Thursday 25 September 2008

My Letter To The Organizers of the Cheltenam Literary Festival


Being in the public eye means that I occasionally have to bow to the wishes of the people in marketing and promote products. I received a helpful reminder from the people at the Cheltenham Festival and reproduce the details here along with my reply.


Richard Madeley
Sun 19 Oct


"TV presenter Richard Madeley explores how being a father has changed over the last four generations in his uniquely honest and touching book Fathers and Sons. He joins expert and author Frank Furedi to discuss the speed of change in family life and the challenges facing fathers today".

The Times Cheltenham Literature Festival 2008

10 - 19 October

With its signature blend of award winning writers, world-renowned thinkers and international star names The Times Cheltenham Literature Festival is a hotbed of debate and discussion with a unique regency style. In this year’s literary line-up Man Booker Prize winners rub shoulders with the finest classically trained actors, whilst top class comedians appear alongside leading political figures. With more than 450 writers and over 350 events this promises to be an exhilarating ten day celebration of the written word.

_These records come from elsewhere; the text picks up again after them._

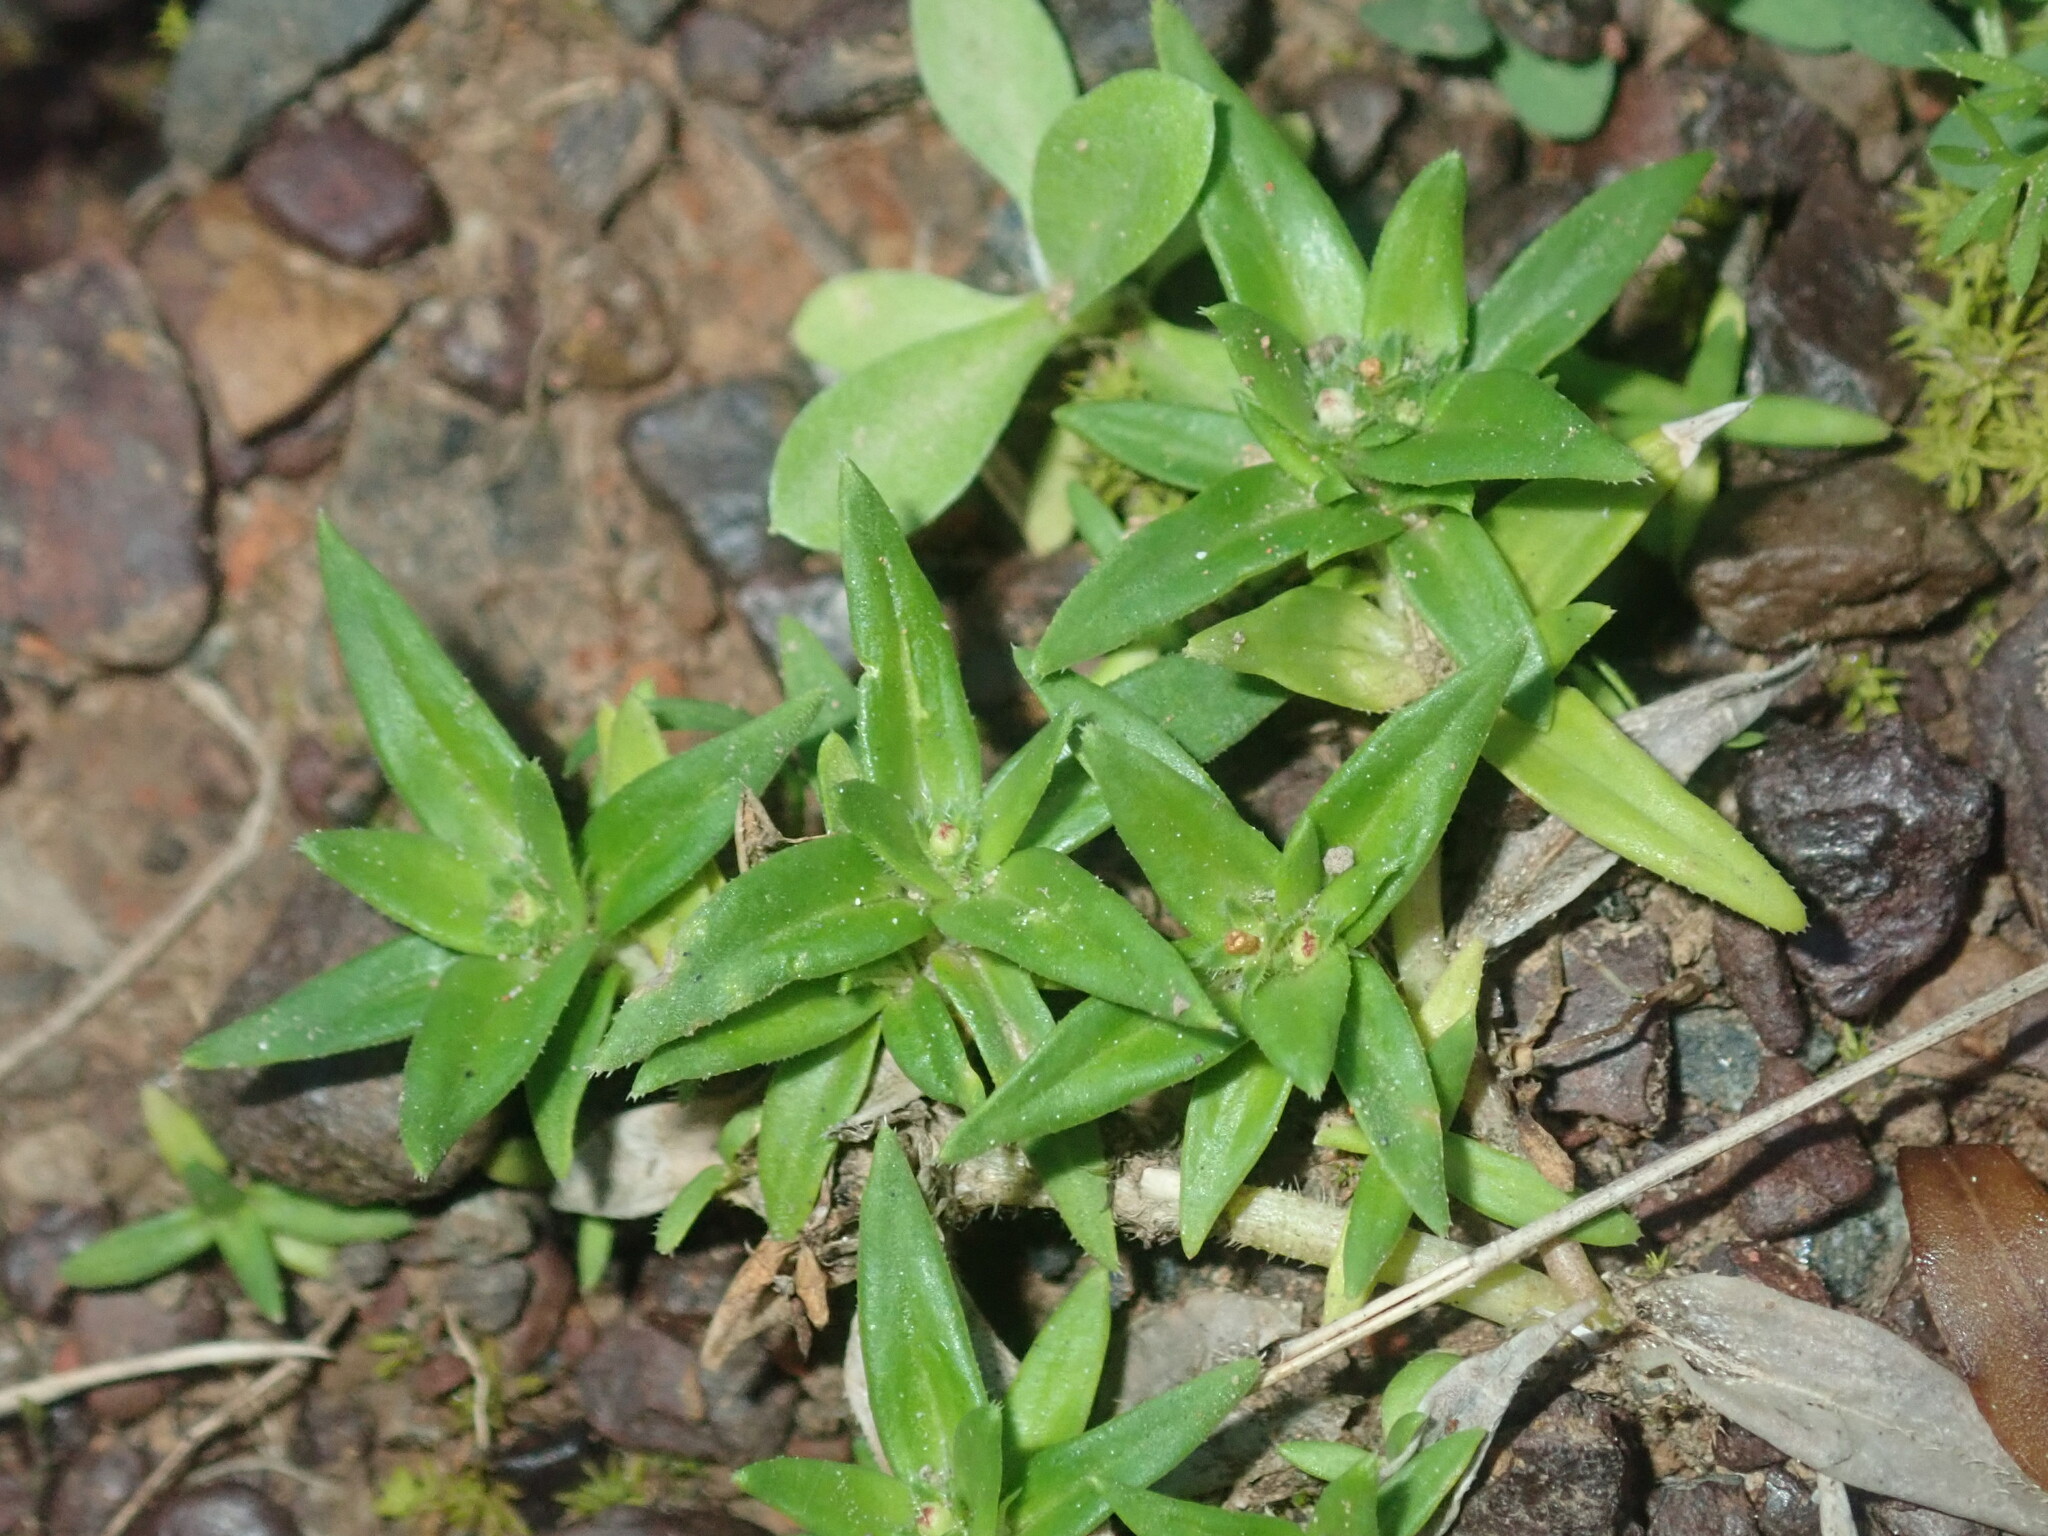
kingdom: Plantae
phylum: Tracheophyta
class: Magnoliopsida
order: Gentianales
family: Rubiaceae
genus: Richardia
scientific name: Richardia stellaris
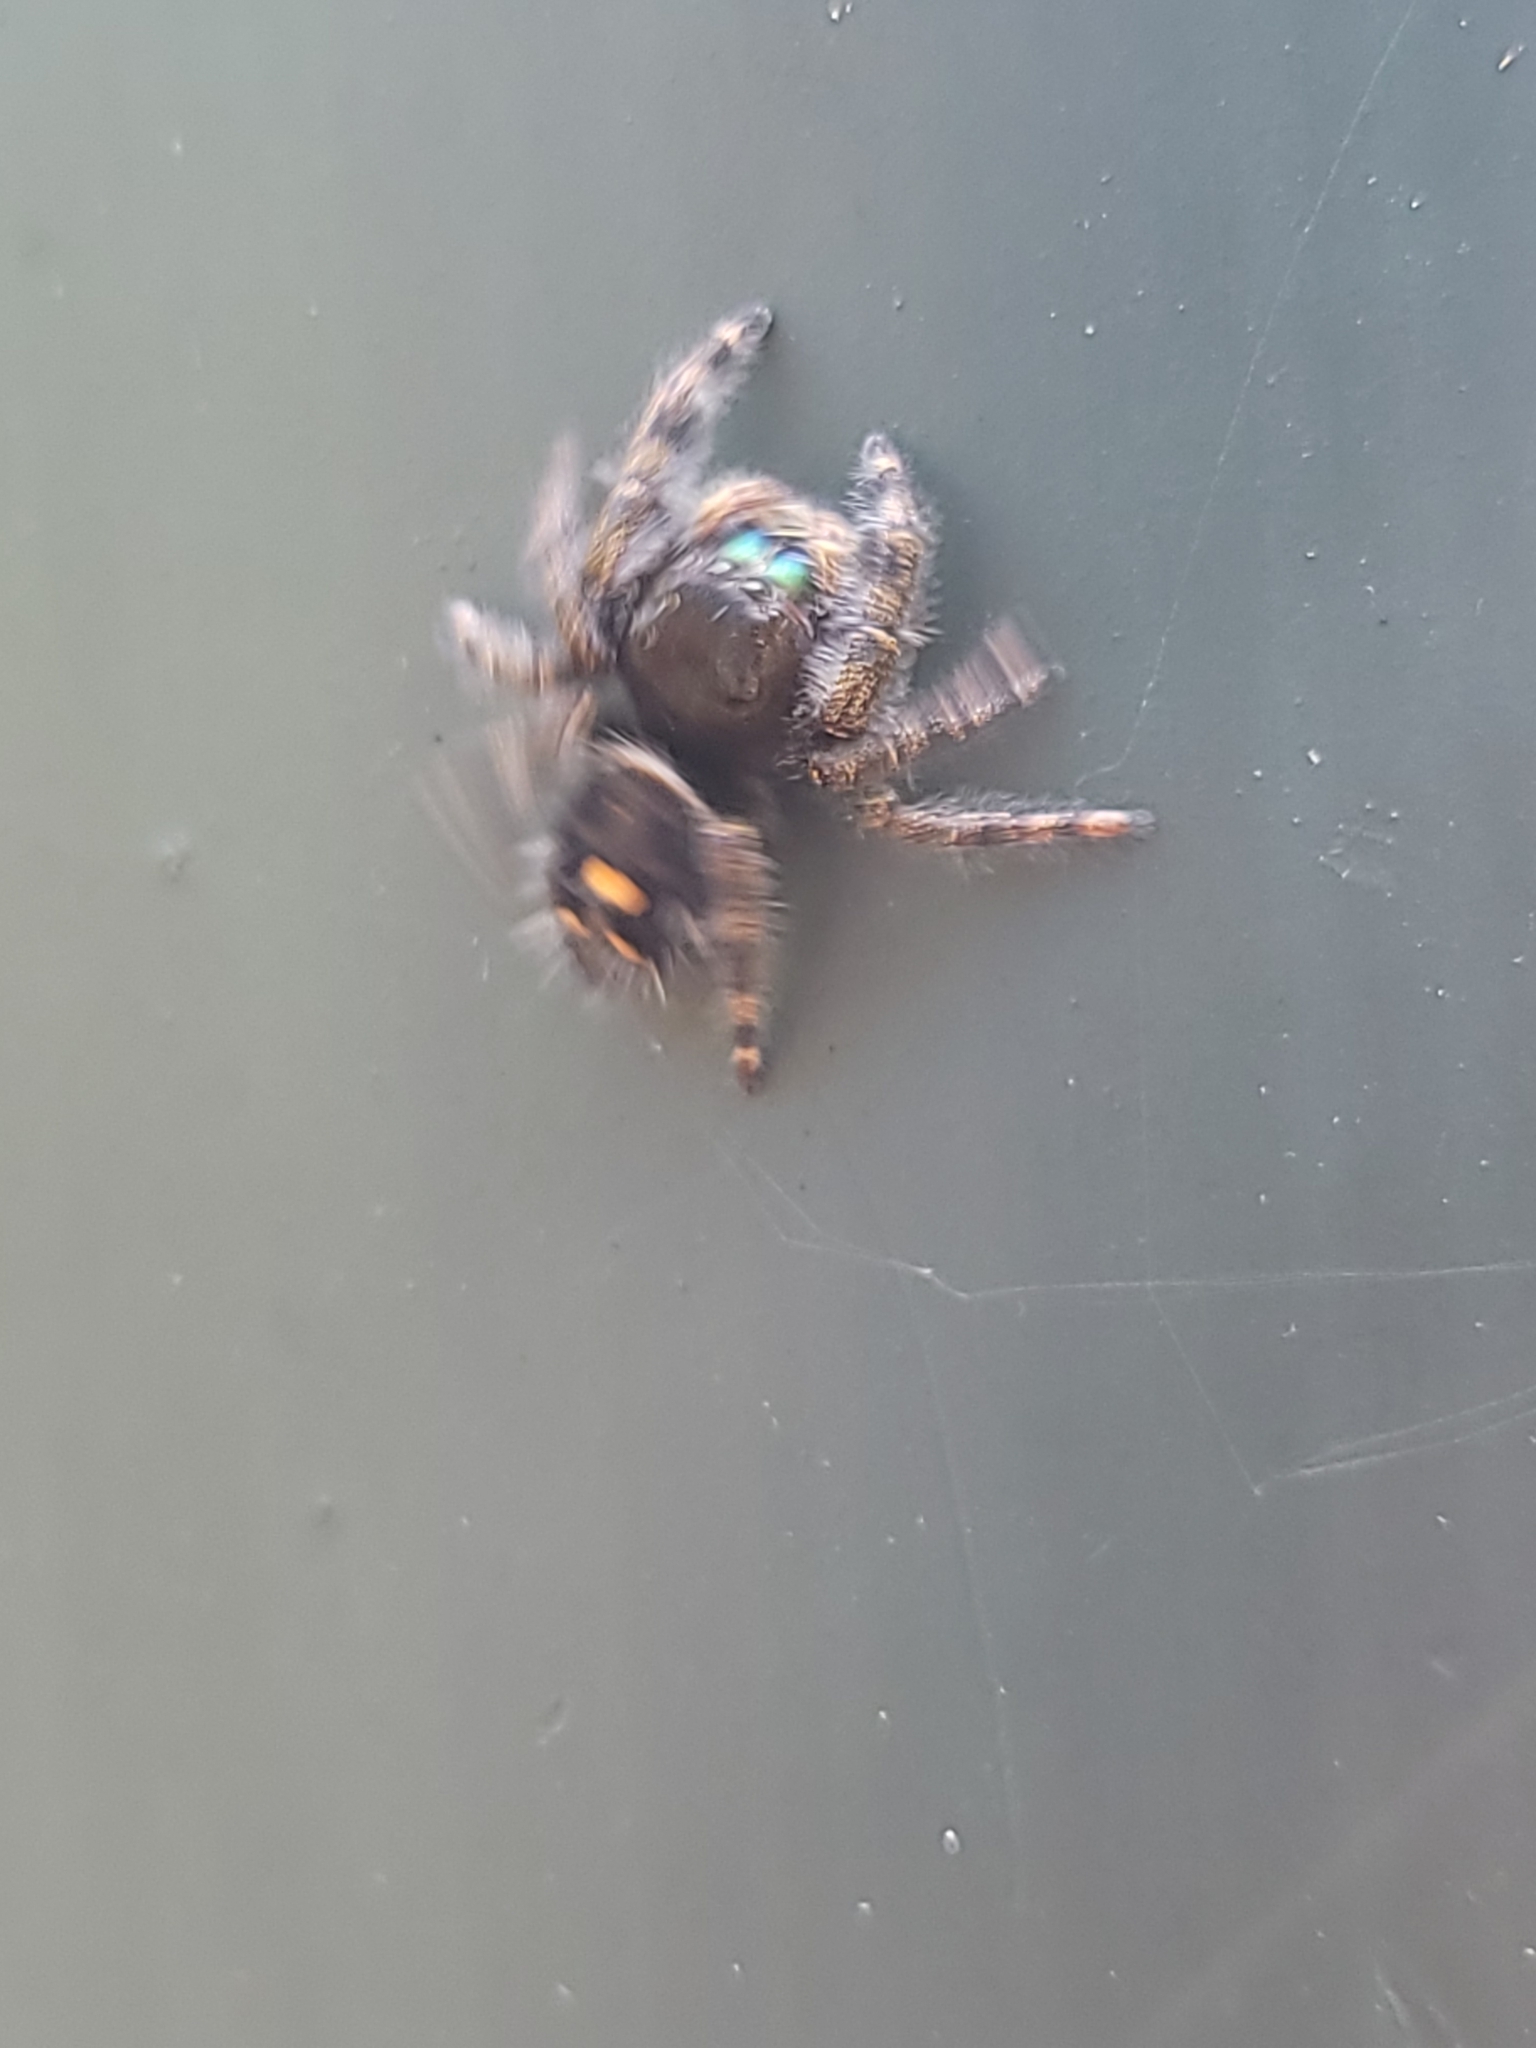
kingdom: Animalia
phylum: Arthropoda
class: Arachnida
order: Araneae
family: Salticidae
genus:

For more information visit http://cheltenhamfestivals.com

Or call the box office on 0844 576 7979


And my reply:

Dear Organizers of the Cheltenam Literary Festival,

It’s so good to hear from you again. I can’t believe that the moment is so nearly upon us. I’m honoured to be headlining your festival and the thought of standing up there on the world famous Pyramid Stage leaves me quivering with excitement. And if you would like me to hang around after the festival and help you milk your cows, you need only ask. I know my way around an udder and have been fully trained in teat management.

As you know, ‘Fathers and Sons’ has taken remarkably little time to write. One moment I was writing a comedy about the Cornish herring fleet and then, lo and behold, out pops an autobiography I knew nothing about! Once I'd borrowed the title from Turgenev, the thing was done. You might say that it happened overnight and I would be very grateful if you could snag me a complimentary copy. You probably know that my debut novel was cancelled a month before publication so this time I’m certainly doing my very best to advertise your festival. There will be no repeat. Dick Madeley will see print! Even as I speak, Judy is training her troop of midget Shetland ponies to perform an interpretive dance routine based around Faulkner’s ‘As I Lay Dying’, with Denise Robertson playing the corpse of Addie Bundren. I swear that there won’t be a dry eye in the house by the time I run out on stage wearing my spandex cycling shorts. I’m also delighted that Pam Ayres has now confirmed that she’s available for the duet.

Your news about Oddie does disappoint. He was recently boasting that he attends your festival every year and was there when Shirley Bassey read from her autobiography whilst wearing Wellington boots. It is, however, very gratifying to hear that his stand selling ornamental owl jewellery is so popular with the hippies.

I hope that you and yours are well and that the current dry weather hasn’t affected milk production. Both Judy and I feel that it’s so important that we support a festival in which lactation plays such a vital role.

Best wishes,

Dick Madeley.

PS. Is it too late to change the promotional literature to include some puff about my being the spiritual successor to Conrad, a modern Nabokov, and literary heir to P.G. Wodehouse? At the very least, can you mention that my wife plays bridge with Jilly Cooper?

PPS. I’ve just visited your website and I’m astonished to find that I’m not listed on the front page. Roger Moore is a saint, a real mensch, but has he or Ben Okri ever discussed a particularly painful vasectomy on live TV? I think not. Did all my swelling mean nothing to you?

PPPS. You wouldn’t do this to Clive James.